Elke Krystufek
Centre Genevois de Gravure Contemporaine
Elke Krystufek’s art gives a contemporary twist to that nineteenth-century notion of the artist as narcissist. Over the past several years she has produced a seemingly endless stream of close-up self-portraits, made by photographing her face, naked body, or torso—always reflected in a mirror—and then copying the images onto canvas in an aggressively expressionist style.
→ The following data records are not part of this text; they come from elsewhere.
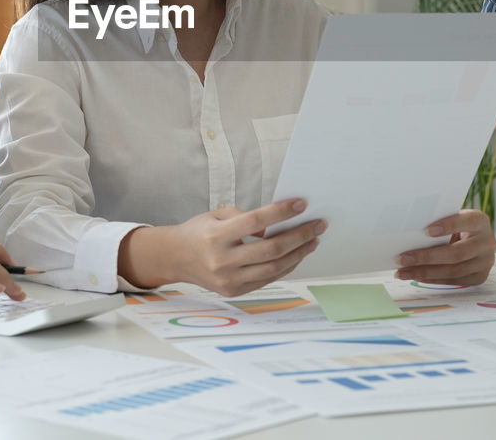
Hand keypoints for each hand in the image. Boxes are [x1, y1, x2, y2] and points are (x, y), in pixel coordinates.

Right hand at [128, 199, 324, 296]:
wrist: (176, 258)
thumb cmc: (199, 232)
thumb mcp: (216, 215)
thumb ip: (245, 218)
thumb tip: (276, 225)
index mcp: (216, 236)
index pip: (256, 222)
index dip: (281, 212)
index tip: (301, 204)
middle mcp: (223, 260)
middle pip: (271, 249)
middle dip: (299, 236)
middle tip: (318, 225)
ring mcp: (229, 279)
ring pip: (274, 268)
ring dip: (298, 253)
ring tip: (313, 240)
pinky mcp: (235, 291)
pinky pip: (268, 279)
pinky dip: (286, 266)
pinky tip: (296, 254)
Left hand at [395, 210, 494, 285]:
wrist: (474, 239)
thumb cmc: (457, 225)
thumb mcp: (452, 218)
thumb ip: (439, 223)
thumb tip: (409, 234)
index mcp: (480, 221)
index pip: (466, 221)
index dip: (448, 225)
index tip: (426, 231)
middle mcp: (487, 242)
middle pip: (457, 253)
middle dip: (427, 257)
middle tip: (403, 258)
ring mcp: (485, 262)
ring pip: (454, 271)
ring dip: (425, 272)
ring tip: (404, 271)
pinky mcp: (479, 276)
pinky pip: (454, 281)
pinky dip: (433, 279)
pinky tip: (416, 276)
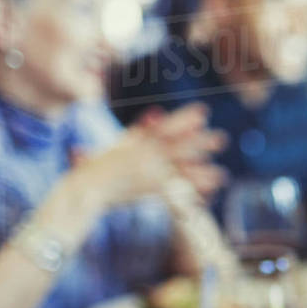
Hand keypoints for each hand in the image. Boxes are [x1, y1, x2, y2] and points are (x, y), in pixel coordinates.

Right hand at [76, 103, 226, 208]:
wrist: (83, 190)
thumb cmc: (93, 170)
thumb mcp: (117, 146)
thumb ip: (138, 131)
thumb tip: (158, 112)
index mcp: (134, 141)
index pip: (165, 127)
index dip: (185, 119)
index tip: (203, 113)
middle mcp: (142, 154)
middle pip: (178, 147)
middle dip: (201, 143)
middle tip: (222, 139)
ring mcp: (146, 171)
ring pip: (180, 170)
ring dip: (202, 171)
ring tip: (222, 174)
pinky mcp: (147, 189)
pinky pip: (173, 190)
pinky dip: (191, 192)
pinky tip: (205, 195)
Clearly indebted to women’s body art from the ’70s as well as the exhibitionism of the Viennese Actionists, Krystufek also shares affinities with the more confessional art of a contemporary like Tracey Emin, who likewise lays bare her angst about her own sexuality with an unflinching eye and brutal self-scrutiny.
In her latest work, Krystufek appears to be looking into the roots of a critical period of psychosexual development, the passage from childhood to adolescence. For this exhibition, “In the Arms of Luck,” she presents more than forty new works—all from 1999—including photographs, videos, and paintings, but also a group of store mannequins (infants, children, and adolescents) dressed in various combinations of wigs and flea-market finds along with T-shirts designed by the artist. On the shirts, Krystufek has printed photographs of herself, often in poses suggestive of amateur pornography and sporting the same wig as the mannequin. The shirts also carry phrases like “stop pressurin’ me” or “make me wanna scream,” taken from songs by pop idol Michael Jackson and evoking cliché visions of adolescent alienation. The mannequins and the video monitors have been placed in front of or next to paintings and photographs, some of which bear the same images as the shirts, but this time montaged onto reproductions of kitschy, painted sea- and landscapes or photographs by other artists, such as Rineke Dijkstra or Zoe Leonard.
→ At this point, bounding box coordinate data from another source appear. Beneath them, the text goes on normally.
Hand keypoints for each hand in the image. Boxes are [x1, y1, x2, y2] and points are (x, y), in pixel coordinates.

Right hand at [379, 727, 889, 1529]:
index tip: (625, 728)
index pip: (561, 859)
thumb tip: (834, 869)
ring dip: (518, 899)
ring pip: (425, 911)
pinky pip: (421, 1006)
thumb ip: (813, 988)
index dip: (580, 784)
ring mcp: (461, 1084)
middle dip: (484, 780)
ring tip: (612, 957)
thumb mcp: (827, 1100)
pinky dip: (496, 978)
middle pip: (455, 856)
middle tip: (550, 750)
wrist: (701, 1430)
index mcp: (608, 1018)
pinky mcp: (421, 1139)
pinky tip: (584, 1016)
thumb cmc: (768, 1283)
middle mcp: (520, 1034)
The sheer visual bulimia of the exhibition and the continual cross-referencing among media suggest that Krystufek conceived the show as a multi-room installation rather than a selection of individual pieces, a point also reinforced by the videos. In one, titled It’s a Small World, the artist is shown setting up a photo shoot with a naked doll on her bed as the title song plays in the background. In another, TV footage from a documentary on a Viennese collector of pornographic memorabilia is mixed with the artist’s tape of her own visit to Disneyland. Moving through the exhibition, there is a constant shift between a feeling of sexual tension (as well as a vague undercurrent of pedophilia) and one of boredom with the utterly banal images of childhood innocence, which together create a clash that even Dr. Freud would have appreciated.
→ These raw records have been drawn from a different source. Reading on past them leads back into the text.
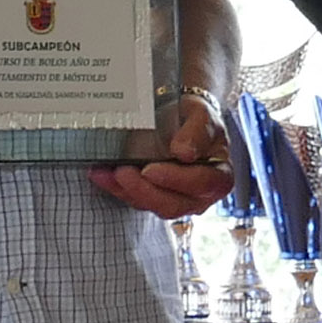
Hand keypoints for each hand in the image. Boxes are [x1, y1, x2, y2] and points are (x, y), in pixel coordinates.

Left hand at [90, 95, 234, 218]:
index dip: (175, 180)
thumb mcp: (203, 117)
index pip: (200, 185)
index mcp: (219, 177)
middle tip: (123, 171)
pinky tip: (101, 174)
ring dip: (126, 190)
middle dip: (144, 190)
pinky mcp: (155, 198)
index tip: (151, 169)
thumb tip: (184, 152)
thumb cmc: (197, 120)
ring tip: (106, 172)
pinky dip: (116, 188)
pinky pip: (136, 199)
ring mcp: (177, 200)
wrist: (184, 120)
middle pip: (173, 204)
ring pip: (151, 205)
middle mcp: (200, 196)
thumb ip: (198, 132)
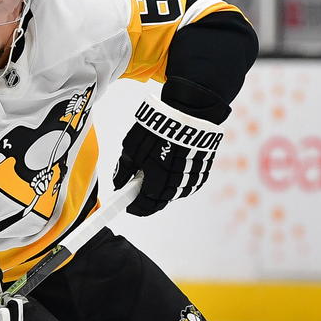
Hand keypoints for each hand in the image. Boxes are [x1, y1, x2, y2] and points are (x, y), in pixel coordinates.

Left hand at [112, 77, 226, 216]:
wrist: (190, 112)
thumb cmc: (159, 127)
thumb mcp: (132, 146)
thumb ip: (124, 169)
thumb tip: (118, 184)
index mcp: (158, 180)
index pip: (144, 205)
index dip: (134, 207)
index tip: (127, 205)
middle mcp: (176, 185)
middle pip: (159, 203)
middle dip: (146, 199)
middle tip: (137, 190)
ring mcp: (191, 180)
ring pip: (172, 195)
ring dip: (161, 190)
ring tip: (154, 174)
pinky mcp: (202, 174)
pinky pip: (186, 186)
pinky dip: (175, 182)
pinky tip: (169, 171)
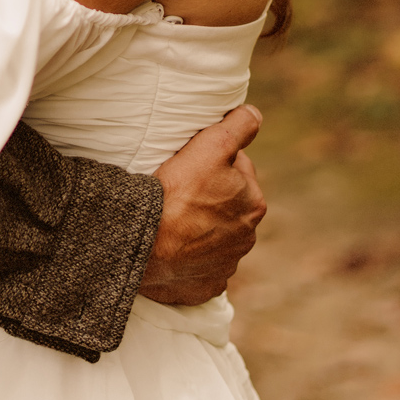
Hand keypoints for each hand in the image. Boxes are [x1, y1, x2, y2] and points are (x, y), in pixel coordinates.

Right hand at [139, 103, 264, 305]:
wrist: (144, 248)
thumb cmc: (177, 194)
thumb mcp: (211, 148)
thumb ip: (238, 127)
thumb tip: (255, 114)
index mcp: (254, 203)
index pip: (238, 170)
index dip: (214, 163)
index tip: (192, 165)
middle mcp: (246, 237)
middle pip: (228, 204)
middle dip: (211, 196)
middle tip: (180, 190)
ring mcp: (226, 265)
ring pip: (215, 235)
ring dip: (201, 226)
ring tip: (173, 219)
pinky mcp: (205, 286)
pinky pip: (201, 265)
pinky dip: (191, 257)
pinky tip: (174, 247)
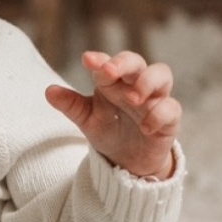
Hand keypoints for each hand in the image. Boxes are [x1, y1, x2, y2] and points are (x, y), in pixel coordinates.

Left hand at [45, 50, 180, 180]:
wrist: (128, 161)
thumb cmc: (108, 130)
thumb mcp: (87, 119)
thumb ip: (71, 105)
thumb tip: (48, 91)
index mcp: (113, 81)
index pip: (108, 63)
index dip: (100, 59)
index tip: (87, 59)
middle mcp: (135, 84)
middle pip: (136, 62)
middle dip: (124, 63)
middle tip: (109, 71)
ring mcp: (154, 99)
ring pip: (162, 74)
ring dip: (147, 82)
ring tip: (132, 98)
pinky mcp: (169, 118)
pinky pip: (172, 108)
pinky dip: (159, 114)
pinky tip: (145, 127)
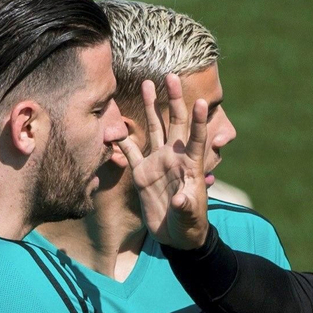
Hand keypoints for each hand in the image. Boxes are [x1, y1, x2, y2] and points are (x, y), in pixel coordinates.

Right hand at [116, 75, 212, 249]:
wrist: (176, 236)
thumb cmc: (190, 226)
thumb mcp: (191, 218)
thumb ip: (187, 207)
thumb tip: (181, 199)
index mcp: (190, 166)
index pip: (197, 139)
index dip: (198, 122)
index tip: (201, 102)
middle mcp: (174, 158)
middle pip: (175, 123)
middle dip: (173, 100)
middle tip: (171, 76)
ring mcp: (157, 162)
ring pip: (154, 128)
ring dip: (151, 106)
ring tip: (148, 82)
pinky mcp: (141, 173)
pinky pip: (130, 151)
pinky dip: (121, 138)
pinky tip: (112, 120)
Krystufek has completely ingested American popular culture and infused it with the now legendary Viennese tendency toward jarring theatrical excess. She then spits out the results in the form of her own peculiar brand of contemporary iconography. Psychological implications aside, it is a vision imbued with some of the lessons of second-wave feminism, particularly those taught by predecessors like Valie Export, who contested the sublimation of male fears of female sexuality. Yet Krystufek doesn’t seem to buy into the movement’s politics. This ambivalence is what makes her work compelling. It raises questions about the pertinence of using one’s own private anxieties to make the rest of us confront ours.